Barry Nalebuff and I love flipping ideas. In our book Why Not? we give dozens of examples of how existing ideas can be made better by flipping things around. For example, it would be easier to peel bananas if we flipped them around. If you look closely at this picture, an expert in banana peeling shows you how it should be done:


The flipping tool is how we came to the idea of a voluntary tax. Usually there are multiple dimensions of an existing idea that can be flipped. Consider these:

1) What’s the opposite of a rebate or refund?

It’s a “pre-bate” or “pre-fund.” Instead of giving taxpayers back the money after the fact, it makes a lot more sense from a behavioral perspective (and just a downright trust perspective) for the government to give them the money before the fact of the tax.

2) What’s the opposite of a war bond?

It’s an independence bond. As we wrote in Forbes:

Voluntary taxation seems like an oxymoron. No sane person would ever volunteer to be subjected to a tax. Yet about half the cost of World War II was financed by voluntary purchases of war bonds, which had a sort of tax built in because they paid below-market returns. Buying them was the patriotic thing to do. Bond rallies with stars like Rita Hayworth and Bette Davis generated mass support for “the greatest investment on earth.”
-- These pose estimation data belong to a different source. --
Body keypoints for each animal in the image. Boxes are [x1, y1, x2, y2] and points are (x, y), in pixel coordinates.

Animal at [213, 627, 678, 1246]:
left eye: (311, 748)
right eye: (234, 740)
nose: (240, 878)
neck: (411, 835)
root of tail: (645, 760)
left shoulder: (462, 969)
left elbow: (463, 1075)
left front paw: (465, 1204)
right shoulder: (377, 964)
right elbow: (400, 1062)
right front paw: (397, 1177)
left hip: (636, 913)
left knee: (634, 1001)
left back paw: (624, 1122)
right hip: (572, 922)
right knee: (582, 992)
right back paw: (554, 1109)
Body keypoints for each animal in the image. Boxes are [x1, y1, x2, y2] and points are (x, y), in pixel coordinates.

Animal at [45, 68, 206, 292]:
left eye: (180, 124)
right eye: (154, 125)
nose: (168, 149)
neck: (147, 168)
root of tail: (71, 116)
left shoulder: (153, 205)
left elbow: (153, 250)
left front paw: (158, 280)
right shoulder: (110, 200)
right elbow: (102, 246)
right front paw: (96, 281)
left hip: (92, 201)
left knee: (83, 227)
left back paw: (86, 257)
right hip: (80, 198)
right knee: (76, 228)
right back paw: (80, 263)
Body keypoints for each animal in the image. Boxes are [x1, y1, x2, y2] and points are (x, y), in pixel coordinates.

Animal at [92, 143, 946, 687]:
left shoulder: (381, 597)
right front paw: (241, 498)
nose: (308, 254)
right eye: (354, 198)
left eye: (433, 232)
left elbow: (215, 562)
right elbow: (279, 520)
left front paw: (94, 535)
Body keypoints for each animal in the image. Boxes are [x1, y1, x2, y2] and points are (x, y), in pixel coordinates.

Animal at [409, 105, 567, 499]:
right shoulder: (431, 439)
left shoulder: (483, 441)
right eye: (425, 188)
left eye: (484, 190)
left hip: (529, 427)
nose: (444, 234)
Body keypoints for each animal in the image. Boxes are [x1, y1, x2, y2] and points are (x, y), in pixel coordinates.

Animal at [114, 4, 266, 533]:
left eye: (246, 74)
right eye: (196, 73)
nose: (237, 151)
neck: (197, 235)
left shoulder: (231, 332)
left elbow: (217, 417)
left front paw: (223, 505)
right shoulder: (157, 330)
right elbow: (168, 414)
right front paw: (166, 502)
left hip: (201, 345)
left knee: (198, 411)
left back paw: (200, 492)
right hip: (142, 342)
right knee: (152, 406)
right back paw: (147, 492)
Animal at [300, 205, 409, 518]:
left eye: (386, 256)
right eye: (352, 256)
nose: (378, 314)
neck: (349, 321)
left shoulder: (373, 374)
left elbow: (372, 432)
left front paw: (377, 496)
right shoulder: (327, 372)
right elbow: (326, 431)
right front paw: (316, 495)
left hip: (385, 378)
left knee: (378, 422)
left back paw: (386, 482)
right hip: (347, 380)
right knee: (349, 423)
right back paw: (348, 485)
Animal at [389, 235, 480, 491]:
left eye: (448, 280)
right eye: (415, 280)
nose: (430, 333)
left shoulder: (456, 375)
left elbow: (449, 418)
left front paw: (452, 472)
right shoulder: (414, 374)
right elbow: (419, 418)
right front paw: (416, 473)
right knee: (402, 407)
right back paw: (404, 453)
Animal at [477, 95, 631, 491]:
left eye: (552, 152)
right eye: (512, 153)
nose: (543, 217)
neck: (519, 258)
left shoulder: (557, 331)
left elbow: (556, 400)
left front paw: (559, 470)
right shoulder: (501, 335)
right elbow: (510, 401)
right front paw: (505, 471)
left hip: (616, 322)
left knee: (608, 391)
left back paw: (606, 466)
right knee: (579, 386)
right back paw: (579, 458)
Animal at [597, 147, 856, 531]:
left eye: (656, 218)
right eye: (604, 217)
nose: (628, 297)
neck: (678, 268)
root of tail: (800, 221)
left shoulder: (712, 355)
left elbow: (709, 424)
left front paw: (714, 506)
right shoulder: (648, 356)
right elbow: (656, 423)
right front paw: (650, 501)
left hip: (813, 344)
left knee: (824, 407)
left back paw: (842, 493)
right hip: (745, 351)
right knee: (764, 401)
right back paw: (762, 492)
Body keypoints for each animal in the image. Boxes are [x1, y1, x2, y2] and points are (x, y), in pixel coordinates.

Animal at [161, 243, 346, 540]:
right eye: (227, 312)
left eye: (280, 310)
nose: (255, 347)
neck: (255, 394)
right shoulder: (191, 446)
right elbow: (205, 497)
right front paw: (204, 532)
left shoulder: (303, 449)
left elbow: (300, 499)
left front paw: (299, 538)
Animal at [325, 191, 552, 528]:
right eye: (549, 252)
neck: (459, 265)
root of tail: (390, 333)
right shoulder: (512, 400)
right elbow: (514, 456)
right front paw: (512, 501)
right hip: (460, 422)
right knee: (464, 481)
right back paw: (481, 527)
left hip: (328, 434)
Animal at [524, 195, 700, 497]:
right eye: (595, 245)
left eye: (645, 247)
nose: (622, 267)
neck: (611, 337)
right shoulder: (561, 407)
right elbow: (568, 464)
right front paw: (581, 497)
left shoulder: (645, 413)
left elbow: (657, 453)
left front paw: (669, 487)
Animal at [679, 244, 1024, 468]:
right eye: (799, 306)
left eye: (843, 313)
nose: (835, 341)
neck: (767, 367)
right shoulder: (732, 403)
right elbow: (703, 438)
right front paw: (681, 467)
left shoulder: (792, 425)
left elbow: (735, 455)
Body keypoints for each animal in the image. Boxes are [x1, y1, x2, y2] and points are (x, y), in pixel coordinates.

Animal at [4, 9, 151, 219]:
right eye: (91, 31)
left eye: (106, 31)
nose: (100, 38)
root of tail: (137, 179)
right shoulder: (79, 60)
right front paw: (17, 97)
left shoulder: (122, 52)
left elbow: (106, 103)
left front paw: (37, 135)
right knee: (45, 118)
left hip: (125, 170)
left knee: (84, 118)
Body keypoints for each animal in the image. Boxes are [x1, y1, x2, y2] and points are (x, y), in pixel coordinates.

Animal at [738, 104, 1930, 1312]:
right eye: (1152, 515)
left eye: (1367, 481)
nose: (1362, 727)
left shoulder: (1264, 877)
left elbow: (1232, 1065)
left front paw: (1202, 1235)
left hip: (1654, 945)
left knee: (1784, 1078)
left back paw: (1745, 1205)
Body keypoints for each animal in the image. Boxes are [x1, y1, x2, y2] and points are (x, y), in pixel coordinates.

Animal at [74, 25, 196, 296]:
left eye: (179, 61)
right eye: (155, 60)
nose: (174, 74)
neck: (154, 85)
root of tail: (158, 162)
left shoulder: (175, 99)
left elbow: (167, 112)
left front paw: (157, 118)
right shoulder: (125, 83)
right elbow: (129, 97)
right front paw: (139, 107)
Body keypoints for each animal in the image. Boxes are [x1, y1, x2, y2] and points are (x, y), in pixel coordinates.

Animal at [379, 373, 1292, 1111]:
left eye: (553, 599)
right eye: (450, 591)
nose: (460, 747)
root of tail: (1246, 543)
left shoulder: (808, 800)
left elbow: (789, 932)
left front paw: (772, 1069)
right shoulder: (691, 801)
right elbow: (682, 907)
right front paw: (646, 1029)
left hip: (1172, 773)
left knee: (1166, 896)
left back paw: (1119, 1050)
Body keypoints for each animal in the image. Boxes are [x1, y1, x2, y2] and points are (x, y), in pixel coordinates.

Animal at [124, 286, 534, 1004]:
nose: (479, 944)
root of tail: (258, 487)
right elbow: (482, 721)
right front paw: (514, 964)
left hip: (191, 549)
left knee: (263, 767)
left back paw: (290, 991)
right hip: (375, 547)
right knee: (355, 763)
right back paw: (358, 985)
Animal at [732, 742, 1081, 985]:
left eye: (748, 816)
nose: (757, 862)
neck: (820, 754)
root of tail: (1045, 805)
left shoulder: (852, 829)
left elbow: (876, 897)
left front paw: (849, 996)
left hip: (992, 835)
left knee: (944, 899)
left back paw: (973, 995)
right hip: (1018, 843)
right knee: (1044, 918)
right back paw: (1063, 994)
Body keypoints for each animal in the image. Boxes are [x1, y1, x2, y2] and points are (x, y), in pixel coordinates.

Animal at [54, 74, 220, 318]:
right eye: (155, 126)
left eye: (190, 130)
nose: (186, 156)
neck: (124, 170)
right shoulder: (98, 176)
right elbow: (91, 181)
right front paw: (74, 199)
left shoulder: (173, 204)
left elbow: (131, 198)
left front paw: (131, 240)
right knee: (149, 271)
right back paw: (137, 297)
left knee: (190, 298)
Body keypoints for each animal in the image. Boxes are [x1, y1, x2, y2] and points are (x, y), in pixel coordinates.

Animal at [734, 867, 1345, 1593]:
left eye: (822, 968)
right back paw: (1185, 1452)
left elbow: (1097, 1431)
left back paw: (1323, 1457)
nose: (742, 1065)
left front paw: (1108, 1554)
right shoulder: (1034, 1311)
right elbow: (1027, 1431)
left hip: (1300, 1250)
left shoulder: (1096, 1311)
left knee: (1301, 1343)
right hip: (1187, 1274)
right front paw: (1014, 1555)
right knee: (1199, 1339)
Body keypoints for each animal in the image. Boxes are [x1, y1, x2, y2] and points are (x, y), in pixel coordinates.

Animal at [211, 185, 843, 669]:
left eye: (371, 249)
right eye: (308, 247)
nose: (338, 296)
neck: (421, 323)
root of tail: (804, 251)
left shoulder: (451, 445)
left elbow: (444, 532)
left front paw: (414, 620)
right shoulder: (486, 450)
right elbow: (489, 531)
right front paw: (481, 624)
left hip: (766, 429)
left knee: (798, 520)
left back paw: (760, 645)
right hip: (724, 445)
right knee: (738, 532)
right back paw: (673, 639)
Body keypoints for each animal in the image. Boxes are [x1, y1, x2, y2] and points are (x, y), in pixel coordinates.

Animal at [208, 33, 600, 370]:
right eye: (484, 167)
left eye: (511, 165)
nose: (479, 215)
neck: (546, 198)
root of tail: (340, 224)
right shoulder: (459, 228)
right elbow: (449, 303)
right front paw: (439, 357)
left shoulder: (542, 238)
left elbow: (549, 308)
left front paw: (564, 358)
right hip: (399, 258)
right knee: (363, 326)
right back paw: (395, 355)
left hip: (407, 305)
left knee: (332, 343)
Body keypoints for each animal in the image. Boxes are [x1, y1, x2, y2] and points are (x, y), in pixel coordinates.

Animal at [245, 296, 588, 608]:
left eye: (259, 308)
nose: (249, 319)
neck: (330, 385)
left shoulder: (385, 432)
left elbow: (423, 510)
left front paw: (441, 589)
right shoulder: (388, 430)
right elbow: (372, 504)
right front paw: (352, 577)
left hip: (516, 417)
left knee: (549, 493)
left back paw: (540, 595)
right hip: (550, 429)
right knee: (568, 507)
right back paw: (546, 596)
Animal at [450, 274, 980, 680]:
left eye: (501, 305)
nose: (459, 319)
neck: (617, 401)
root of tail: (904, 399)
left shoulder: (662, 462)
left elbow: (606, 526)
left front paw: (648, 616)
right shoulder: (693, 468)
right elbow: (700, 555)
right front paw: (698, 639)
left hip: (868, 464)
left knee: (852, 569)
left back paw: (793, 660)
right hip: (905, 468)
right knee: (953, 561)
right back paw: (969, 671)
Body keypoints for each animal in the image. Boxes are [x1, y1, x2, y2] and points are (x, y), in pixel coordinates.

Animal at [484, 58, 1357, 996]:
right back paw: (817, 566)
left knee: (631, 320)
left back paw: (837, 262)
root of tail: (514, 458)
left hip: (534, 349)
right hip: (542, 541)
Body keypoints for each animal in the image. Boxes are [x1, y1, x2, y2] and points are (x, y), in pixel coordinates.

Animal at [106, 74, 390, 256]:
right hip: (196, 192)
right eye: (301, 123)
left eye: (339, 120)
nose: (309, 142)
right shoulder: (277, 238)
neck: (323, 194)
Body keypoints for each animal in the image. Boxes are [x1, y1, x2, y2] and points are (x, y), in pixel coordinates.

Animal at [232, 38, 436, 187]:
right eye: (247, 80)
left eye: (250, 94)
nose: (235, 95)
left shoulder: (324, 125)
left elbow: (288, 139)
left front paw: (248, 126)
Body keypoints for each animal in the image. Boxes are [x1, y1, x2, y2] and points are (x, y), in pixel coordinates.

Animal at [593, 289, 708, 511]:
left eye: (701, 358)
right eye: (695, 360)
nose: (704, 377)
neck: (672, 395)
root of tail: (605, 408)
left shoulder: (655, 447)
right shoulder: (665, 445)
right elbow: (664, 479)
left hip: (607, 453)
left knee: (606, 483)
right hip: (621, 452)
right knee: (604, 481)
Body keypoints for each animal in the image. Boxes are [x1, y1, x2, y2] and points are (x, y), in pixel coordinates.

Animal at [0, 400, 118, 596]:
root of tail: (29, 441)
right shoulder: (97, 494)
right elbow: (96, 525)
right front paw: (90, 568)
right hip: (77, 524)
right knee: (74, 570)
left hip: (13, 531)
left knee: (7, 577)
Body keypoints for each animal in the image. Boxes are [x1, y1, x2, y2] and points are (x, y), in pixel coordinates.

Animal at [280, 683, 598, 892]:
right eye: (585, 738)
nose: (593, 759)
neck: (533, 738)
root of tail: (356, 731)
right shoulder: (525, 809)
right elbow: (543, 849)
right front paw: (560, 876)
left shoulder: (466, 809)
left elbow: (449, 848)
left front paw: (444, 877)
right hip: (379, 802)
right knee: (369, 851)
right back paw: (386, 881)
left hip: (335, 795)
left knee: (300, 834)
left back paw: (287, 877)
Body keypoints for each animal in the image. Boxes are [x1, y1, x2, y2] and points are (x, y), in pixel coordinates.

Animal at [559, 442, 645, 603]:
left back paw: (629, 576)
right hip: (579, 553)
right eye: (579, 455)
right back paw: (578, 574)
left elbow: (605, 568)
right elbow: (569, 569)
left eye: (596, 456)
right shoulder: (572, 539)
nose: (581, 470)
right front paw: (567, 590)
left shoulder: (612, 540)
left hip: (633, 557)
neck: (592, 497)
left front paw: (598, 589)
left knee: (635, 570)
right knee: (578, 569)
Because the plan is optional, high-mileage drivers and businesses that can’t afford the extra cost would be unlikely to sign up. But the history of war bonds suggests that, if marketed properly, independence bonds might be appealing to a large swath of Americans. Cars that were committed to conservation would also be eligible to display decals showing their patriotism in the fight for energy independence. The decals might also authorize use of highway lanes now reserved for buses and car-poolers.

People who claimed the rebate would need to have their odometers checked once a year to calculate the amount of tax owed. It’s fairly hard to roll back an electronic odometer. Odometer readings would be particularly easy in the 33 states that have federally required periodic vehicle inspections.

With war bonds, people paid the government money up front and were paid money from the government after the fact. Our independence bond flips the order of the cash flows.

3) What’s the opposite of G.M. offering to buy down the price of your gas if you pay them more for a new car today?

It’s lowering the price of buying a car, if you’ll agree to pay more for gas in the future. As we noted in Forbes:

In the spring of 2008, Chrysler promised to subsidize the price of gas to $2.99 a gallon for a year for anyone who bought one of its cars. Back in 2006 Hummer and G.M. promised that you wouldn’t pay more than $1.99 a gallon for a year. These promotions tapped into the same demand for lower gas prices that fueled Hillary Clinton’s and John McCain’s proposals for a summer gas-tax holiday. The problem with all these plans is that they subsidized people to drive more.

Conservation bonds are just the reverse: Participants are paid today for accepting higher gas prices in the future. A company like Toyota might even offer to match the government offer: Prius owners could get a $1,000 rebate if they promise to pay Toyota an extra 2.2 cents for every mile driven. While car companies might use conservation rebates to attract green customers, a call by our leaders to voluntarily embrace credible conservation would engage an even larger number of Americans.

4) And finally, what’s the opposite of a mandatory tax?

Of course, for me, it’s a voluntary tax. Unlike death, a gas tax for conservation purposes doesn’t need to be unavoidable.